Block-Wise Mixed-Precision Quantization: Enabling High Efficiency for Practical ReRAM-based DNN Accelerators

Xueying Wu,Edward Hanson,Nansu Wang,Qilin Zheng,Xiaoxuan Yang,Huanrui Yang,Shiyu Li,Feng Cheng,Partha Pratim Pande,Janardhan Rao Doppa,Krishnendu Chakrabarty, Hai, Li

from arxiv, 12 pages, 13 figures

Resistive random access memory (ReRAM)-based processing-in-memory (PIM) architectures have demonstrated great potential to accelerate Deep Neural Network (DNN) training/inference. However, the computational accuracy of analog PIM is compromised due to the non-idealities, such as the conductance variation of ReRAM cells. The impact of these non-idealities worsens as the number of concurrently activated wordlines and bitlines increases. To guarantee computational accuracy, only a limited number of wordlines and bitlines of the crossbar array can be turned on concurrently, significantly reducing the achievable parallelism of the architecture. While the constraints on parallelism limit the efficiency of the accelerators, they also provide a new opportunity for fine-grained mixed-precision quantization. To enable efficient DNN inference on practical ReRAM-based accelerators, we propose an algorithm-architecture co-design framework called \underline{B}lock-\underline{W}ise mixed-precision \underline{Q}uantization (BWQ). At the algorithm level, BWQ-A introduces a mixed-precision quantization scheme at the block level, which achieves a high weight and activation compression ratio with negligible accuracy degradation. We also present the hardware architecture design BWQ-H, which leverages the low-bit-width models achieved by BWQ-A to perform high-efficiency DNN inference on ReRAM devices. BWQ-H also adopts a novel precision-aware weight mapping method to increase the ReRAM crossbar's throughput. Our evaluation demonstrates the effectiveness of BWQ, which achieves a 6.08x speedup and a 17.47x energy saving on average compared to existing ReRAM-based architectures.

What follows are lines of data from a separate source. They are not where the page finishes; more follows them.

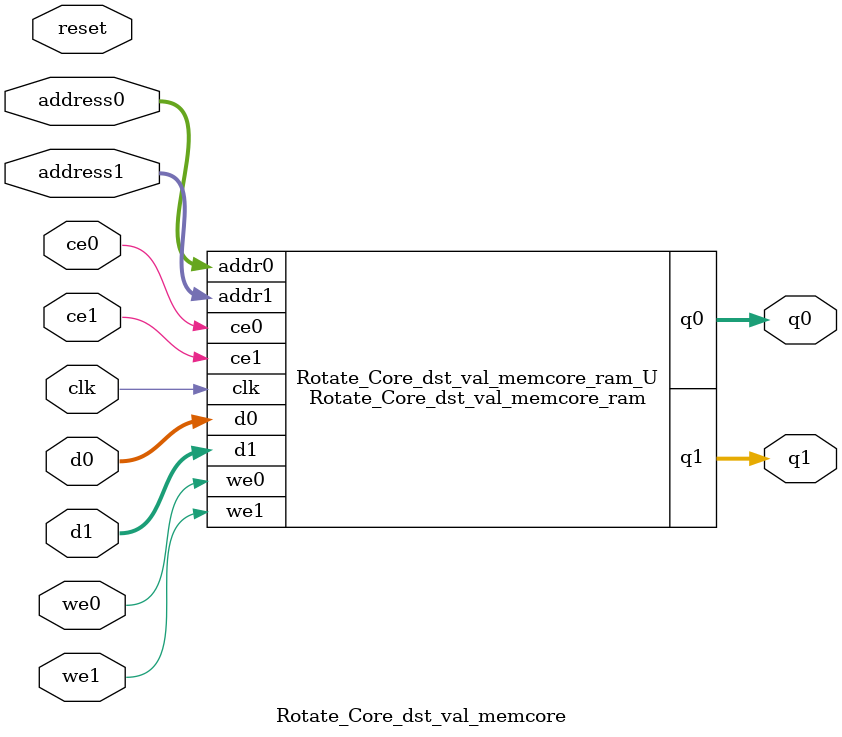
<source format=v>

`timescale 1 ns / 1 ps
module Rotate_Core_dst_val_memcore_ram (addr0, ce0, d0, we0, q0, addr1, ce1, d1, we1, q1,  clk);

parameter DWIDTH = 8;
parameter AWIDTH = 17;
parameter MEM_SIZE = 131072;

input[AWIDTH-1:0] addr0;
input ce0;
input[DWIDTH-1:0] d0;
input we0;
output reg[DWIDTH-1:0] q0;
input[AWIDTH-1:0] addr1;
input ce1;
input[DWIDTH-1:0] d1;
input we1;
output reg[DWIDTH-1:0] q1;
input clk;

(* ram_style = "block" *)reg [DWIDTH-1:0] ram[0:MEM_SIZE-1];




always @(posedge clk)  
begin 
    if (ce0) 
    begin
        if (we0) 
        begin 
            ram[addr0] <= d0; 
            q0 <= d0;
        end 
        else 
            q0 <= ram[addr0];
    end
end


always @(posedge clk)  
begin 
    if (ce1) 
    begin
        if (we1) 
        begin 
            ram[addr1] <= d1; 
            q1 <= d1;
        end 
        else 
            q1 <= ram[addr1];
    end
end


endmodule


`timescale 1 ns / 1 ps
module Rotate_Core_dst_val_memcore(
    reset,
    clk,
    address0,
    ce0,
    we0,
    d0,
    q0,
    address1,
    ce1,
    we1,
    d1,
    q1);

parameter DataWidth = 32'd8;
parameter AddressRange = 32'd131072;
parameter AddressWidth = 32'd17;
input reset;
input clk;
input[AddressWidth - 1:0] address0;
input ce0;
input we0;
input[DataWidth - 1:0] d0;
output[DataWidth - 1:0] q0;
input[AddressWidth - 1:0] address1;
input ce1;
input we1;
input[DataWidth - 1:0] d1;
output[DataWidth - 1:0] q1;



Rotate_Core_dst_val_memcore_ram Rotate_Core_dst_val_memcore_ram_U(
    .clk( clk ),
    .addr0( address0 ),
    .ce0( ce0 ),
    .we0( we0 ),
    .d0( d0 ),
    .q0( q0 ),
    .addr1( address1 ),
    .ce1( ce1 ),
    .we1( we1 ),
    .d1( d1 ),
    .q1( q1 ));

endmodule


</source>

翻译：基于阻变存储器（ReRAM）的存内计算（PIM）架构在加速深度神经网络（DNN）训练/推理方面展现出巨大潜力。然而，由于非理想特性（如ReRAM单元的电导变化），模拟PIM的计算精度会受到影响。随着同时激活的字线和位线数量增加，这些非理想特性的影响进一步加剧。为确保计算精度，交叉开关阵列中只能同时激活有限数量的字线和位线，这显著降低了架构的可实现的并行度。尽管并行度限制影响了加速器的效率，但也为细粒度混合精度量化提供了新机遇。为在实际ReRAM基加速器上实现高效DNN推理，我们提出了一种算法-架构协同设计框架——块级混合精度量化（BWQ）。在算法层面，BWQ-A在块级别引入混合精度量化方案，以极小的精度损失实现高权重和激活压缩比。我们同时设计了硬件架构BWQ-H，利用BWQ-A实现的低位宽模型在ReRAM器件上进行高效DNN推理。BWQ-H还采用了一种新颖的精度感知权重映射方法，以提升ReRAM交叉阵列的吞吐量。评估表明，BWQ在现有ReRAM架构基础上平均实现6.08倍加速和17.47倍能耗节省。